Beginning with the line that contains "Nor is there", retype the entries below exactly, ending with the line that contains "Licenses, state, county.". Leave out any pictures.

━━━━━━━━

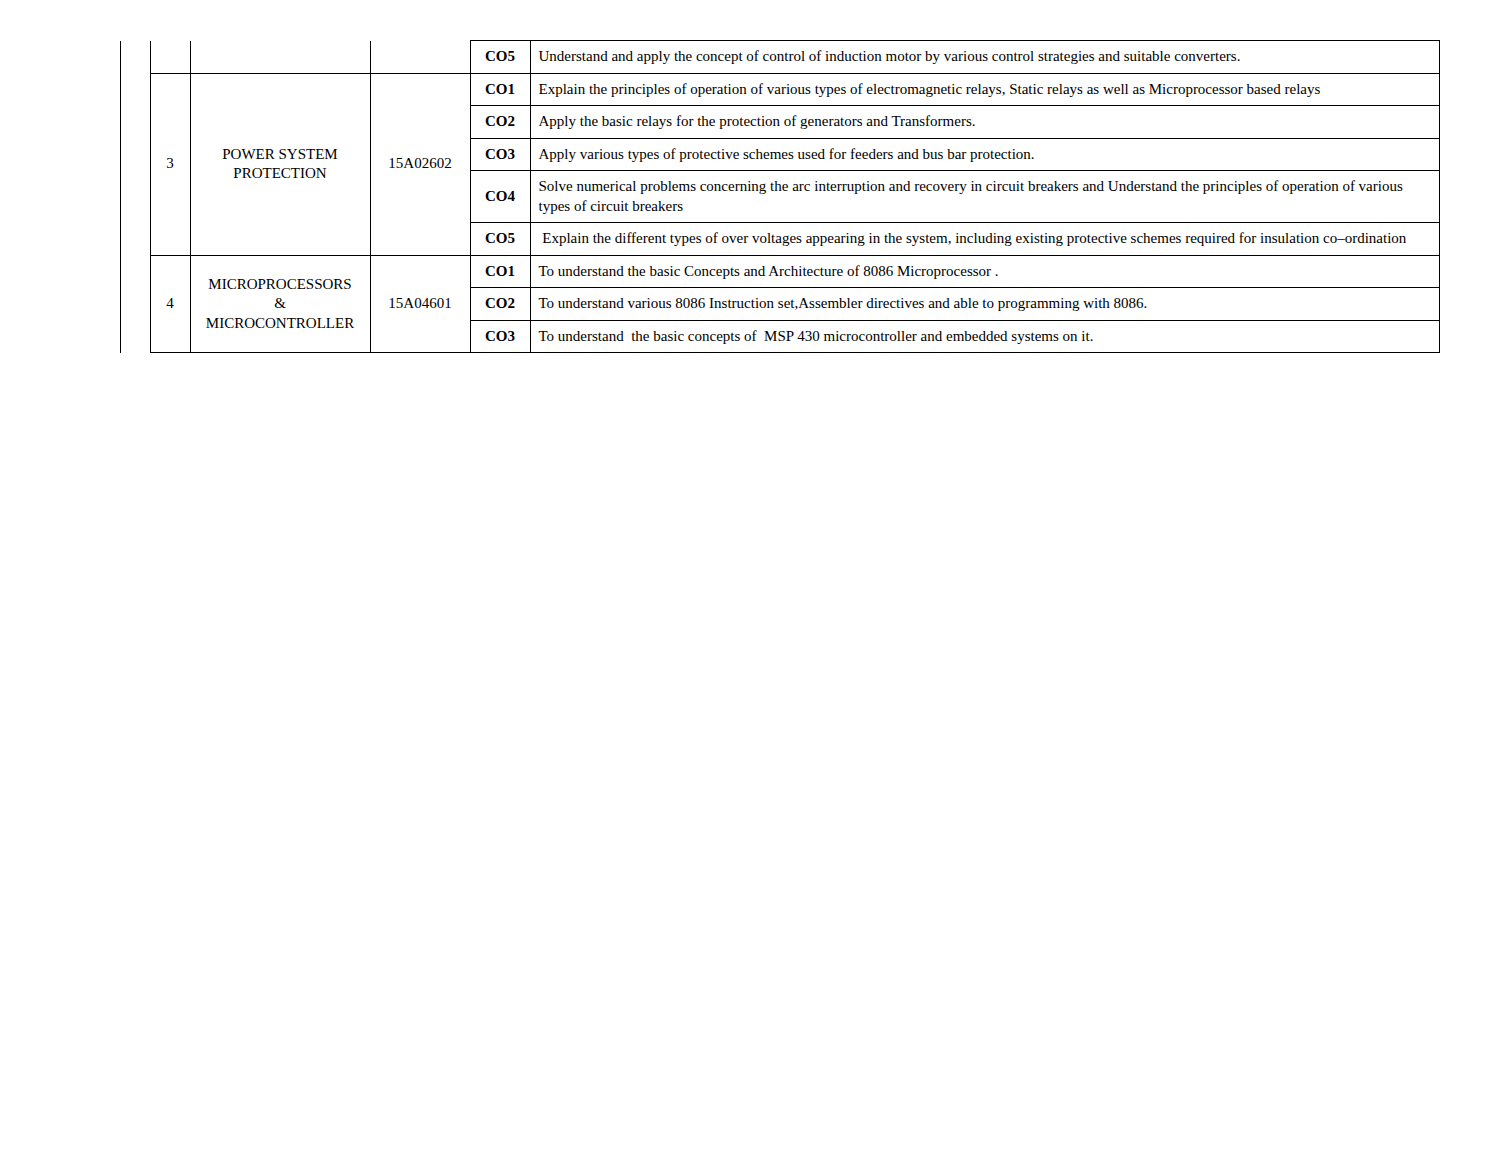| | | | | | CO5 | Understand and apply the concept of control of induction motor by various control strategies and suitable converters. |
| | | 3 | POWER SYSTEM PROTECTION | 15A02602 | CO1 | Explain the principles of operation of various types of electromagnetic relays, Static relays as well as Microprocessor based relays |
| | | CO2 | Apply the basic relays for the protection of generators and Transformers. |
| | | CO3 | Apply various types of protective schemes used for feeders and bus bar protection. |
| | | CO4 | Solve numerical problems concerning the arc interruption and recovery in circuit breakers and Understand the principles of operation of various types of circuit breakers |
| | | CO5 | Explain the different types of over voltages appearing in the system, including existing protective schemes required for insulation co–ordination |
| | | 4 | MICROPROCESSORS & MICROCONTROLLER | 15A04601 | CO1 | To understand the basic Concepts and Architecture of 8086 Microprocessor . |
| | | CO2 | To understand various 8086 Instruction set,Assembler directives and able to programming with 8086. |
| | | CO3 | To understand the basic concepts of MSP 430 microcontroller and embedded systems on it. |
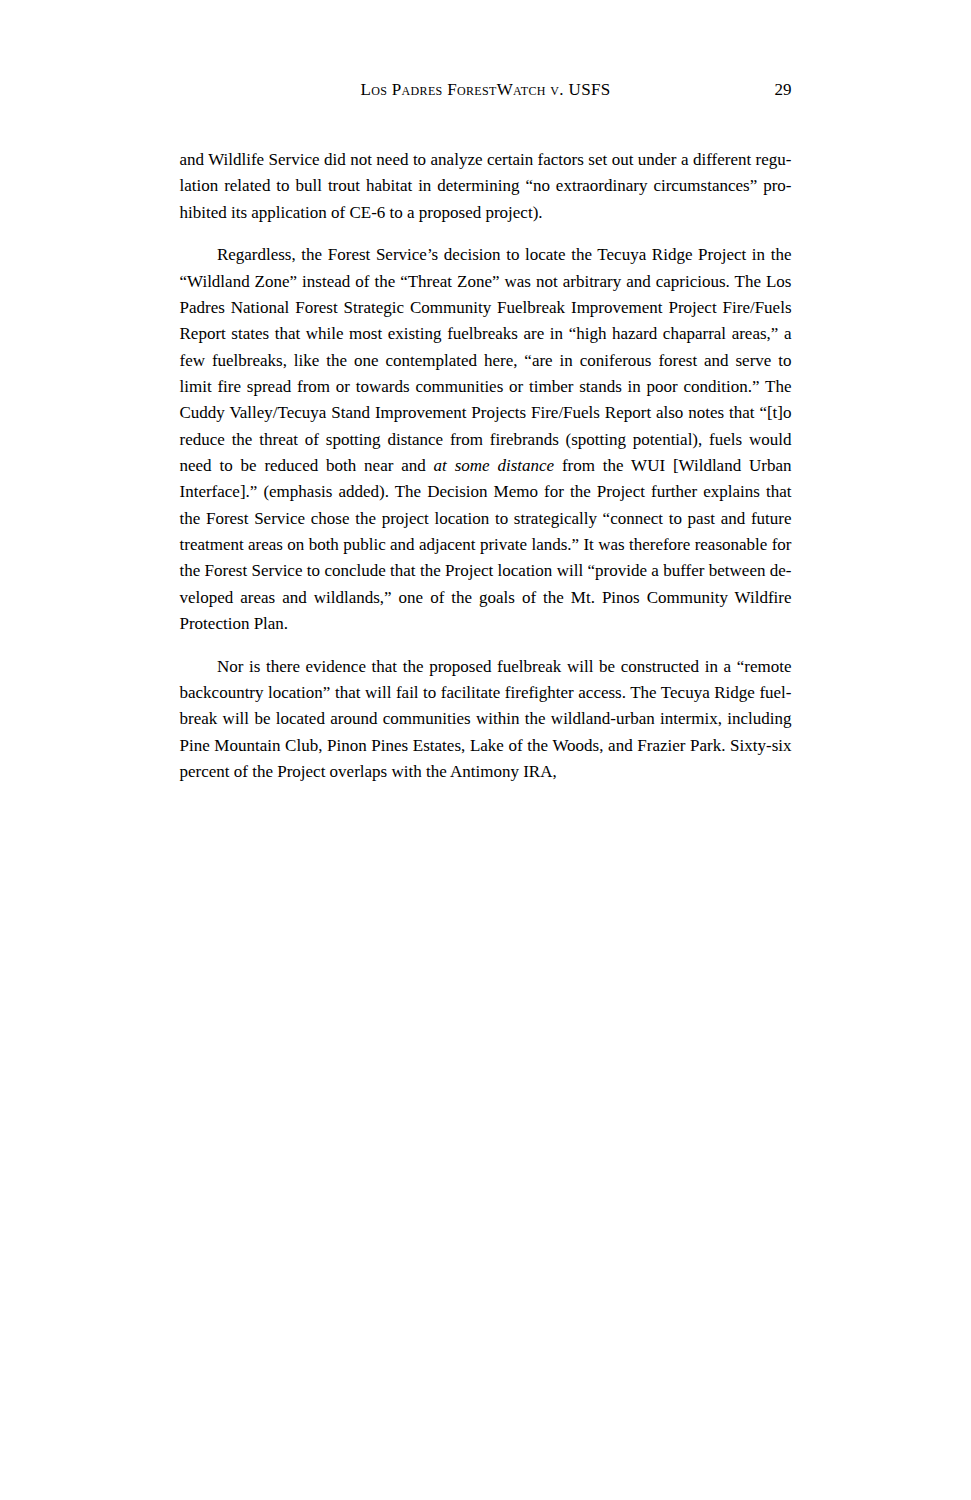Los Padres ForestWatch v. USFS 29
and Wildlife Service did not need to analyze certain factors set out under a different regulation related to bull trout habitat in determining “no extraordinary circumstances” prohibited its application of CE-6 to a proposed project).
Regardless, the Forest Service’s decision to locate the Tecuya Ridge Project in the “Wildland Zone” instead of the “Threat Zone” was not arbitrary and capricious. The Los Padres National Forest Strategic Community Fuelbreak Improvement Project Fire/Fuels Report states that while most existing fuelbreaks are in “high hazard chaparral areas,” a few fuelbreaks, like the one contemplated here, “are in coniferous forest and serve to limit fire spread from or towards communities or timber stands in poor condition.” The Cuddy Valley/Tecuya Stand Improvement Projects Fire/Fuels Report also notes that “[t]o reduce the threat of spotting distance from firebrands (spotting potential), fuels would need to be reduced both near and at some distance from the WUI [Wildland Urban Interface].” (emphasis added). The Decision Memo for the Project further explains that the Forest Service chose the project location to strategically “connect to past and future treatment areas on both public and adjacent private lands.” It was therefore reasonable for the Forest Service to conclude that the Project location will “provide a buffer between developed areas and wildlands,” one of the goals of the Mt. Pinos Community Wildfire Protection Plan.
Nor is there evidence that the proposed fuelbreak will be constructed in a “remote backcountry location” that will fail to facilitate firefighter access. The Tecuya Ridge fuelbreak will be located around communities within the wildland-urban intermix, including Pine Mountain Club, Pinon Pines Estates, Lake of the Woods, and Frazier Park. Sixty-six percent of the Project overlaps with the Antimony IRA,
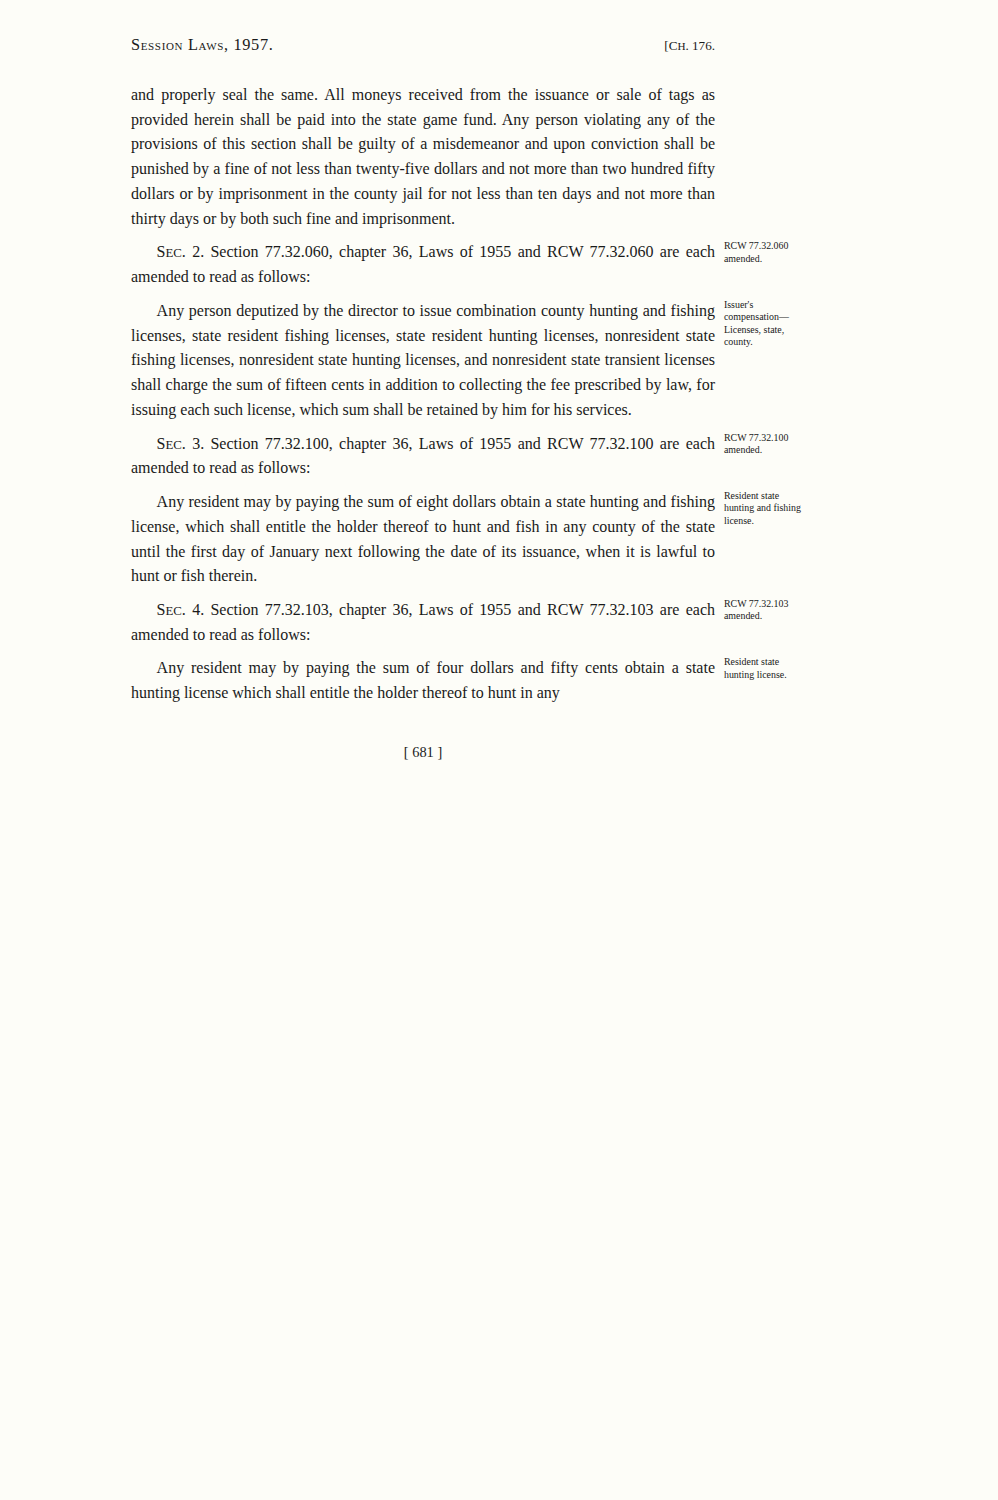Session Laws, 1957. [CH. 176.
and properly seal the same. All moneys received from the issuance or sale of tags as provided herein shall be paid into the state game fund. Any person violating any of the provisions of this section shall be guilty of a misdemeanor and upon conviction shall be punished by a fine of not less than twenty-five dollars and not more than two hundred fifty dollars or by imprisonment in the county jail for not less than ten days and not more than thirty days or by both such fine and imprisonment.
RCW 77.32.060
amended.
SEC. 2. Section 77.32.060, chapter 36, Laws of 1955 and RCW 77.32.060 are each amended to read as follows:
Issuer's compensation—
Licenses, state, county.
Any person deputized by the director to issue combination county hunting and fishing licenses, state resident fishing licenses, state resident hunting licenses, nonresident state fishing licenses, nonresident state hunting licenses, and nonresident state transient licenses shall charge the sum of fifteen cents in addition to collecting the fee prescribed by law, for issuing each such license, which sum shall be retained by him for his services.
RCW 77.32.100
amended.
SEC. 3. Section 77.32.100, chapter 36, Laws of 1955 and RCW 77.32.100 are each amended to read as follows:
Resident state hunting and fishing license.
Any resident may by paying the sum of eight dollars obtain a state hunting and fishing license, which shall entitle the holder thereof to hunt and fish in any county of the state until the first day of January next following the date of its issuance, when it is lawful to hunt or fish therein.
RCW 77.32.103
amended.
SEC. 4. Section 77.32.103, chapter 36, Laws of 1955 and RCW 77.32.103 are each amended to read as follows:
Resident state hunting license.
Any resident may by paying the sum of four dollars and fifty cents obtain a state hunting license which shall entitle the holder thereof to hunt in any
[ 681 ]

━━━━━━━━

#### [Reply to the exercise]
Nor is there evidence that the proposed fuelbreak will be constructed in a “remote backcountry location” that will fail to facilitate firefighter access. The Tecuya Ridge fuelbreak will be located around communities within the wildland-urban intermix, including Pine Mountain Club, Pinon Pines Estates, Lake of the Woods, and Frazier Park. Sixty-six percent of the Project overlaps with the Antimony IRA,
Session Laws, 1957. [CH. 176.
and properly seal the same. All moneys received from the issuance or sale of tags as provided herein shall be paid into the state game fund. Any person violating any of the provisions of this section shall be guilty of a misdemeanor and upon conviction shall be punished by a fine of not less than twenty-five dollars and not more than two hundred fifty dollars or by imprisonment in the county jail for not less than ten days and not more than thirty days or by both such fine and imprisonment.
RCW 77.32.060
amended.
SEC. 2. Section 77.32.060, chapter 36, Laws of 1955 and RCW 77.32.060 are each amended to read as follows:
Issuer's compensation—
Licenses, state, county.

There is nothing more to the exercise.